Physiotherapists registered with the Health and Care Professions Council are required to maintain continuing professional development as a condition of registration renewal. Unlike some professional regulators, the HCPC does not specify a minimum number of CPD hours per year. What it specifies instead is a framework of standards that your CPD must meet — a framework built around quality, relevance, and evidence of benefit to practice.
For many physiotherapists, this approach is both more flexible and more demanding than a simple hour count. It requires genuine engagement with professional development, not just logging time.
The HCPC CPD Standards
The HCPC sets four standards for CPD, all of which must be met.
You must maintain a continuous, up-to-date, and accurate record of your CPD activities. This means keeping a portfolio throughout your registration period, not reconstructing one when renewal approaches.
Your CPD activities must be a mixture of learning activities relevant to your current or future practice. The HCPC expects variety — not just formal courses, but informal learning, peer-based activity, self-directed study, and reflection. A portfolio consisting entirely of one type of activity would be unlikely to meet this standard.
You must seek to ensure that your CPD has contributed to the quality of your practice and service delivery. This is where reflection becomes essential. The HCPC wants to see evidence that your learning has connected to how you work — that it was not just accumulated for its own sake.
You must seek to ensure that your CPD benefits the service user. CPD ultimately exists to improve patient care. Your portfolio should demonstrate that the professional development you have undertaken is oriented toward this outcome.
The Two-Year Registration Cycle and the Renewal Audit
HCPC registration is renewed every two years. When you renew, you declare that you have met the CPD standards during your registration period. The HCPC then conducts a random audit of approximately 2.5% of registrants, who are asked to submit their CPD portfolio for assessment.
This is a fundamentally different structure from regulators who require annual declarations. Your CPD obligation runs across the full two-year period. There is no single annual deadline. But this does not mean CPD can be deferred to the second year — the HCPC expects continuous engagement throughout the registration period, and a portfolio that shows activity concentrated in the months before renewal is unlikely to demonstrate the continuous professional development the standards require.
What a Strong HCPC CPD Portfolio Contains
For each CPD activity, your portfolio should include a description of the activity, the date and approximate time spent, an explanation of why it was relevant to your practice, and a reflection on what you learned and how it has or will affect your work.

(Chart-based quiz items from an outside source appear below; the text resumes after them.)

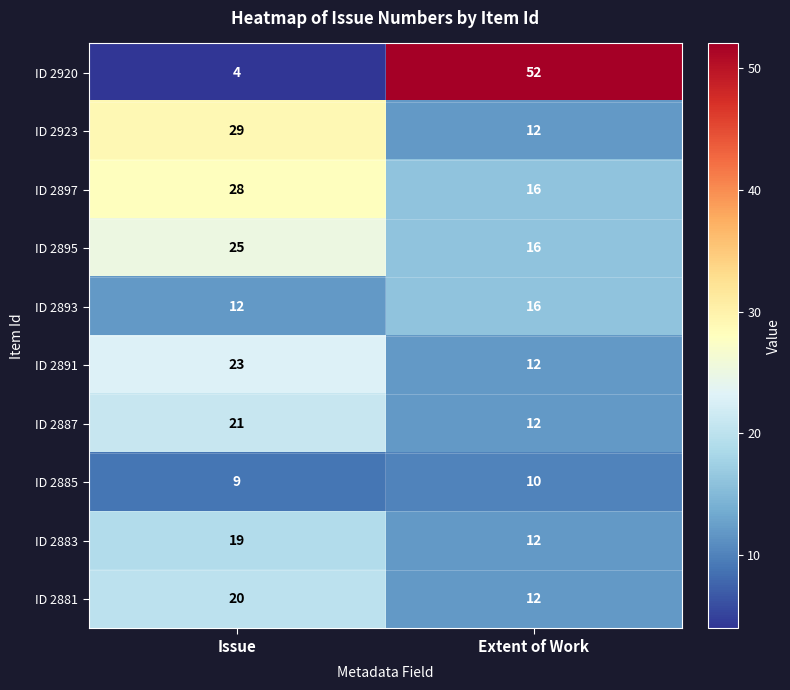

How many values in the ID 2881 series are below 20?

1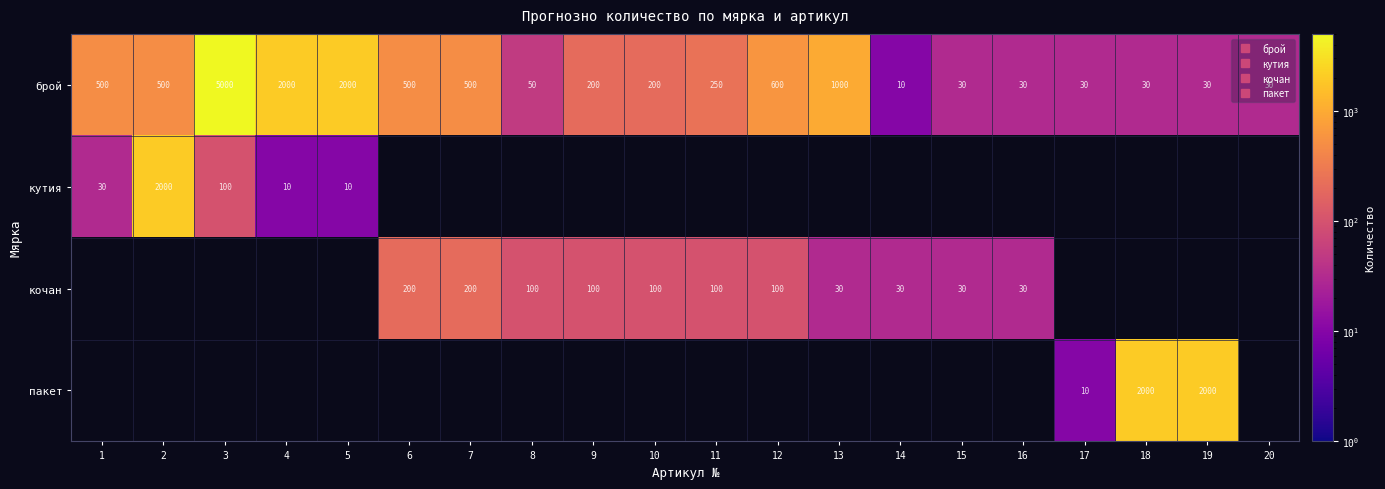

Where is кутия nearest to the value 1005?

3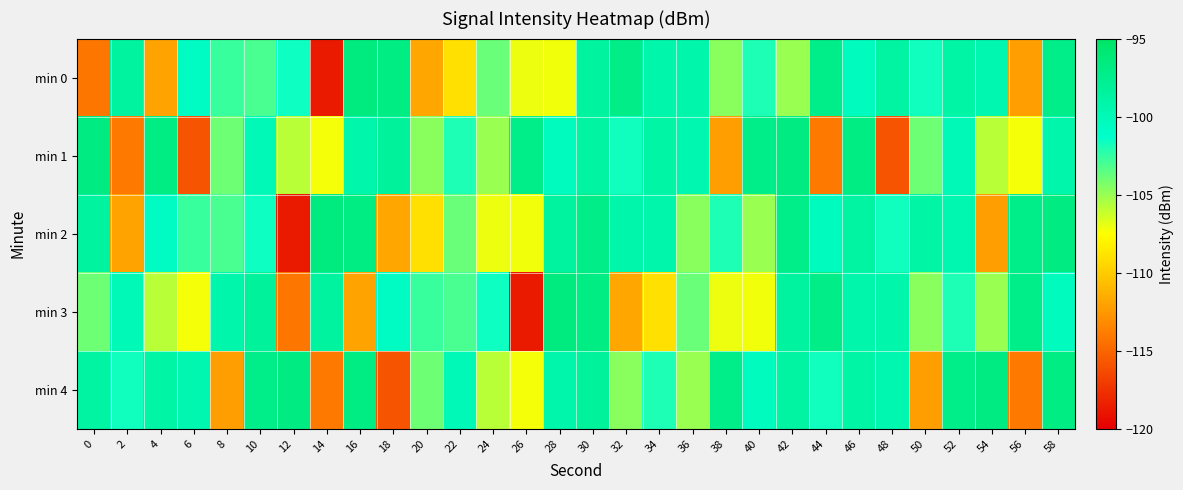

Reading left to right, extract all data points from this chart.

min 0: 0=-114.2	2=-98.5	4=-112.0	6=-100.7	8=-102.7	10=-103.0	12=-101.6	14=-118.7	16=-96.6	18=-96.9	20=-111.8	22=-109.0	24=-103.9	26=-107.1	28=-107.2	30=-98.6	32=-97.1	34=-99.3	36=-99.3	38=-104.6	40=-102.0	42=-105.0	44=-97.2	46=-100.4	48=-98.8	50=-101.7	52=-98.9	54=-99.6	56=-112.2	58=-97.3
min 1: 0=-96.8	2=-113.9	4=-96.9	6=-115.9	8=-103.9	10=-100.0	12=-105.8	14=-107.2	16=-99.2	18=-98.3	20=-104.6	22=-102.0	24=-105.0	26=-97.2	28=-100.4	30=-98.8	32=-101.7	34=-98.9	36=-99.6	38=-112.2	40=-97.3	42=-96.8	44=-113.9	46=-96.9	48=-115.9	50=-103.9	52=-100.0	54=-105.8	56=-107.2	58=-99.2
min 2: 0=-98.5	2=-112.0	4=-100.7	6=-102.7	8=-103.0	10=-101.6	12=-118.7	14=-96.6	16=-96.9	18=-111.8	20=-109.0	22=-103.9	24=-107.1	26=-107.2	28=-98.6	30=-97.1	32=-99.3	34=-99.3	36=-104.6	38=-102.0	40=-105.0	42=-97.2	44=-100.4	46=-98.8	48=-101.7	50=-98.9	52=-99.6	54=-112.2	56=-97.3	58=-96.8
min 3: 0=-103.9	2=-100.0	4=-105.8	6=-107.2	8=-99.2	10=-98.3	12=-114.2	14=-98.5	16=-112.0	18=-100.7	20=-102.7	22=-103.0	24=-101.6	26=-118.7	28=-96.6	30=-96.9	32=-111.8	34=-109.0	36=-103.9	38=-107.1	40=-107.2	42=-98.6	44=-97.1	46=-99.3	48=-99.3	50=-104.6	52=-102.0	54=-105.0	56=-97.2	58=-100.4
min 4: 0=-98.8	2=-101.7	4=-98.9	6=-99.6	8=-112.2	10=-97.3	12=-96.8	14=-113.9	16=-96.9	18=-115.9	20=-103.9	22=-100.0	24=-105.8	26=-107.2	28=-99.2	30=-98.3	32=-104.6	34=-102.0	36=-105.0	38=-97.2	40=-100.4	42=-98.8	44=-101.7	46=-98.9	48=-99.6	50=-112.2	52=-97.3	54=-96.8	56=-113.9	58=-96.9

The HCPC's CPD standards are assessed by reviewing a statement of how you have met each of the four standards, supported by evidence from your portfolio. When your portfolio is audited, assessors look at whether the activities are varied, whether the reflections are genuine, whether there is a clear connection between your CPD and your clinical role, and whether the portfolio reflects continuous engagement.
What Counts as CPD for HCPC Purposes
The HCPC's emphasis on a mixture of learning activities means that informal and self-directed learning is not just accepted — it is expected. Peer discussion, case reflection, journal reading, supervision, teaching, attending team training, completing e-learning modules, and undertaking formal postgraduate qualifications all contribute. The key question for any activity is whether it involved genuine learning relevant to your practice and whether you can evidence and reflect on it.
What Happens If Your Portfolio Is Audited
If you are selected for audit, you will be asked to submit your CPD portfolio within a specified timeframe. Assessors review whether you have met the four standards. If your portfolio does not meet the standards, the HCPC will work with you to understand why and may set conditions before your registration is renewed.
The most effective preparation for any audit is a portfolio maintained throughout your registration period, updated after each CPD activity, and built around genuine professional engagement rather than administrative compliance.